Авторские поиски жанра

                ВЛАДИМИР ВЛАДЫКИН               
                Авторские поиски жанра

       Эта статья писалась более тридцати лет тому назад, когда автор этих строк отторгался местным писательским сообществом потому, что освещал не творческую жизнь местного сообщества, а то, что мешало развиваться начинающим литераторам…
       В областном объединении при местном Союзе писателей человеческие отношения явление редкое. Я позвонил  Е.В., редактору литературной страницы областной газеты «Брянские известия» о том, что закончился областной семинар. Он позволил мне написать отчёт, и обязательно как проходило мероприятие, появились ли новые дарования.
       Я написал заметки, принёс в редакцию. Е.В. всегда занятой, сказал, он сейчас не может, что прочитает на днях и попросит зайти через неделю. 
       Зашёл, Е.В. сидел весь окутанный думами, ответил, что пока не успел. Но прочитает мой материал. Прошла ещё неделя.  Я пришёл, Е.В. сказал, что он его просмотрел, и заметил, что надо бы его углубить, что я и сделал. Я звонил, заходил, и ничего в ответ. Так мои заметки пролежали полтора месяца. Однажды открываю газету. Вместо моей статьи о семинаре написал его приятель. Но он там и близко не был. Свою статью я забрал.
       Так она и пролежала у меня в архиве более тридцати лет...
       Местных литераторов таких, чтобы радели о разнообразии жанров, у нас в области просто не было, или они загнаны в так называемый пятый угол.
       А если среди начинающих прозаиков или поэтов, (не говоря о драматургах, критиках, публицистах), находятся новомодные, то их подавляют чиновники от литераторы. Впрочем, одарённая молодёжь, зная мало-мальски, что такое Союз писателей, попросту его обходит стороной, собираясь у кого-то на квартире.
       Хотя один местный критик, так называемый популист, то есть он популяризирует сам себя, считает, что среди местных, которые пробуют свои силы в литературе, нет ни одного таланта стоящего внимания, что у нас засилье бездарностей, которые не тянут даже до  среднего уровня.
        И то верно, что традиции соцреализма настолько укоренились в писательском сообществе, что для них другого направления не существует даже сейчас, в новое время.

> [Извлечённые данные]:
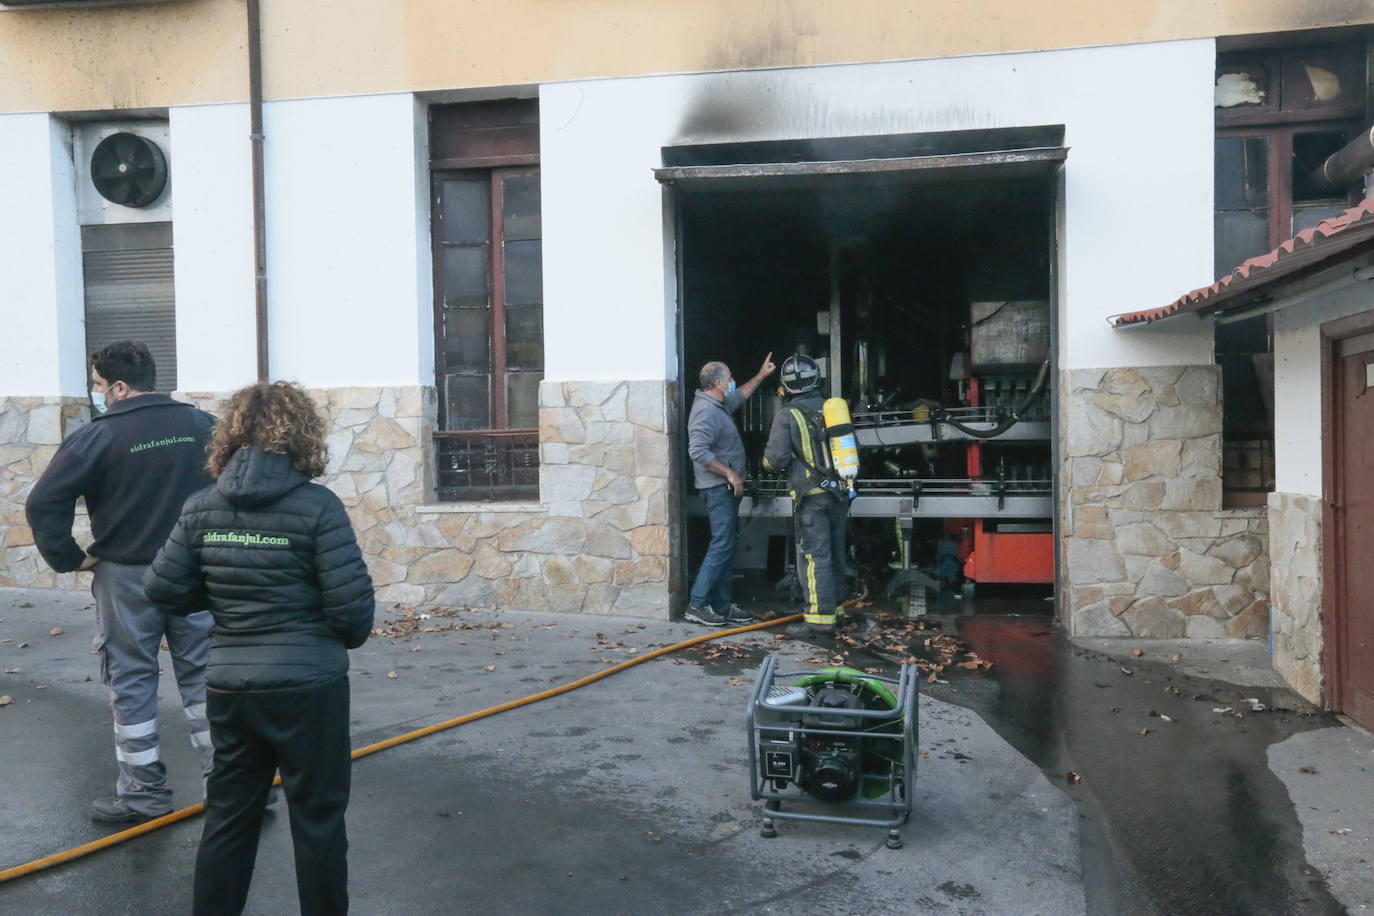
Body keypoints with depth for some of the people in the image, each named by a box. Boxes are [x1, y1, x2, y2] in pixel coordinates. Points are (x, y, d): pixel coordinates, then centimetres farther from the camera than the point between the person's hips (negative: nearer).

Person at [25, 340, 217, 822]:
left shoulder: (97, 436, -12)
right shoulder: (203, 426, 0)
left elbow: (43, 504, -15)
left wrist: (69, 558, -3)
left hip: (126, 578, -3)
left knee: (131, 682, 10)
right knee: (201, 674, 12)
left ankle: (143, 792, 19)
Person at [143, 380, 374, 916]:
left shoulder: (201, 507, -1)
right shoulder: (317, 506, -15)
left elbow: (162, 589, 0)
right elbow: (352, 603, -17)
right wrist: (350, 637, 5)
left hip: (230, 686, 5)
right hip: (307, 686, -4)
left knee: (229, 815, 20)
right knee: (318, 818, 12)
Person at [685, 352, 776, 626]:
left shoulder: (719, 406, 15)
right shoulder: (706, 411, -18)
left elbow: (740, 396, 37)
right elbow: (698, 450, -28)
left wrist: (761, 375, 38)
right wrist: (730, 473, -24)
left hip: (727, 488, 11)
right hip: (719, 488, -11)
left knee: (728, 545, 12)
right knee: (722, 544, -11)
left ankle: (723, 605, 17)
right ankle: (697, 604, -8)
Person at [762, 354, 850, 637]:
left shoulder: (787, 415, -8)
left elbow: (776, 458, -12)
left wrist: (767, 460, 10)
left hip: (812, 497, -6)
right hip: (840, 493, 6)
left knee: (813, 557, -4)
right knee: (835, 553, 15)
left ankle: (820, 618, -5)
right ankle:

> [Об упражнении]:
Перепишите дословно отрывок статьи, начиная со слов «Зашёл, Е.В. сидел» и заканчивая словами «называемый пятый угол.». Приведённый материал никак не связан со статьёй.

> [Ответ]:
Зашёл, Е.В. сидел весь окутанный думами, ответил, что пока не успел. Но прочитает мой материал. Прошла ещё неделя.  Я пришёл, Е.В. сказал, что он его просмотрел, и заметил, что надо бы его углубить, что я и сделал. Я звонил, заходил, и ничего в ответ. Так мои заметки пролежали полтора месяца. Однажды открываю газету. Вместо моей статьи о семинаре написал его приятель. Но он там и близко не был. Свою статью я забрал.
       Так она и пролежала у меня в архиве более тридцати лет...
       Местных литераторов таких, чтобы радели о разнообразии жанров, у нас в области просто не было, или они загнаны в так называемый пятый угол.